*Lesetext*:
▼

Uns ist es ein großes Anliegen unseren Kunden den erfolgreichen Umstieg in die neue Arbeitssituation zu ermöglichen. Ein wichtiger Teil der immer schneller werdenden Digitalisierung ist die Weiterbildung – von Mitarbeitenden und Führungskräften. Neue Technologien nützen uns nur dann etwas, wenn Menschen damit umgehen können. Viele Unternehmen sahen im letzten Jahr Herausforderungen im Erhalt der Unternehmenskultur. Um die Zusammenarbeit und Zusammenhalt zwischen Mitarbeitenden so reibungslos wie möglich zu gestalten, entwickeln wir Microsoft Teams laufend weiter. Das Wohlbefinden der Angestellten darf dabei auch nicht übersehen werden. Mit der neuen Plattform Microsoft Viva erleichtern wir die Kommunikation, geben Zugang zu Wissen und Trainings und schaffen Einblicke in Arbeitsgewohnheiten.
"Microsoft baut in Österreich ein Datencenter für die immer wichtiger werdenden Cloud-Anwendungen. Wie wichtig ist der Standort Österreich für den Weltkonzern Microsoft?"
Das Investment zeigt Microsofts Kommittent in den Standort und das künftige Wachstum der österreichischen Wirtschaft. Wir erwarten ein Wirtschaftswachstum von zwei Milliarden Euro am Standort durch diese Investition. Wir wollen regionalen Unternehmen – vor allem auch kleinen und mittelständischen – die Möglichkeit geben, Zugang zu Cloud-Technologien zu haben und damit bei der Digitalisierung ganz vorne mit dabei zu sein. Für uns ist es natürlich immer eine Auszeichnung, wenn lokale Partner und Kunden uns ihr Vertrauen schenken und auf die Microsoft Cloud setzen. Darauf bauen wir unser Engagement für den Wirtschaftsstandort Österreich auf.

▲

*Übungsaufgaben*:
[1] Beantworte kurz diese Fragen zum Lesetext:
(a) Wie heißt die neue Plattform, die im Lesetext genannt wird?
(b) Was baut Microsoft in Österreich?
(c) Welches Wirtschaftswachstum wird durch die Investition am Standort erwartet?
[2] Wiederhole aus dem Lesetext genau den Abschnitt von „Das Investment zeigt“ bis einschließlich „Wirtschaftsstandort Österreich auf.“.
Das Material brauchst du dafür nicht.

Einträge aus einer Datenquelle
▼

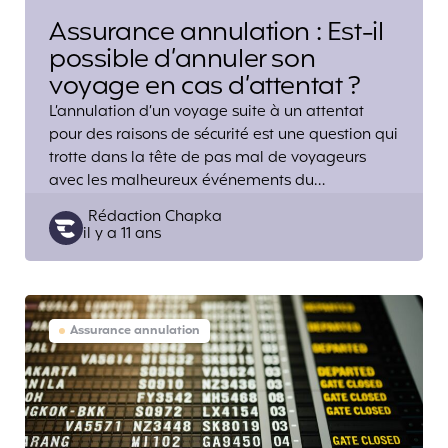
Assurance annulation : Est-il
possible d’annuler son
voyage en cas d’attentat ?
L’annulation d’un voyage suite à un attentat
pour des raisons de sécurité est une question qui
trotte dans la tête de pas mal de voyageurs
avec les malheureux événements du…
Posted
Rédaction Chapka
il y a 11 ans
by
Assurance annulation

▲

*Lösungen*:
[1]
(a) Microsoft Viva
(b) Ein Datencenter für Cloud-Anwendungen
(c) Zwei Milliarden Euro

[2]
Das Investment zeigt Microsofts Kommittent in den Standort und das künftige Wachstum der österreichischen Wirtschaft. Wir erwarten ein Wirtschaftswachstum von zwei Milliarden Euro am Standort durch diese Investition. Wir wollen regionalen Unternehmen – vor allem auch kleinen und mittelständischen – die Möglichkeit geben, Zugang zu Cloud-Technologien zu haben und damit bei der Digitalisierung ganz vorne mit dabei zu sein. Für uns ist es natürlich immer eine Auszeichnung, wenn lokale Partner und Kunden uns ihr Vertrauen schenken und auf die Microsoft Cloud setzen. Darauf bauen wir unser Engagement für den Wirtschaftsstandort Österreich auf.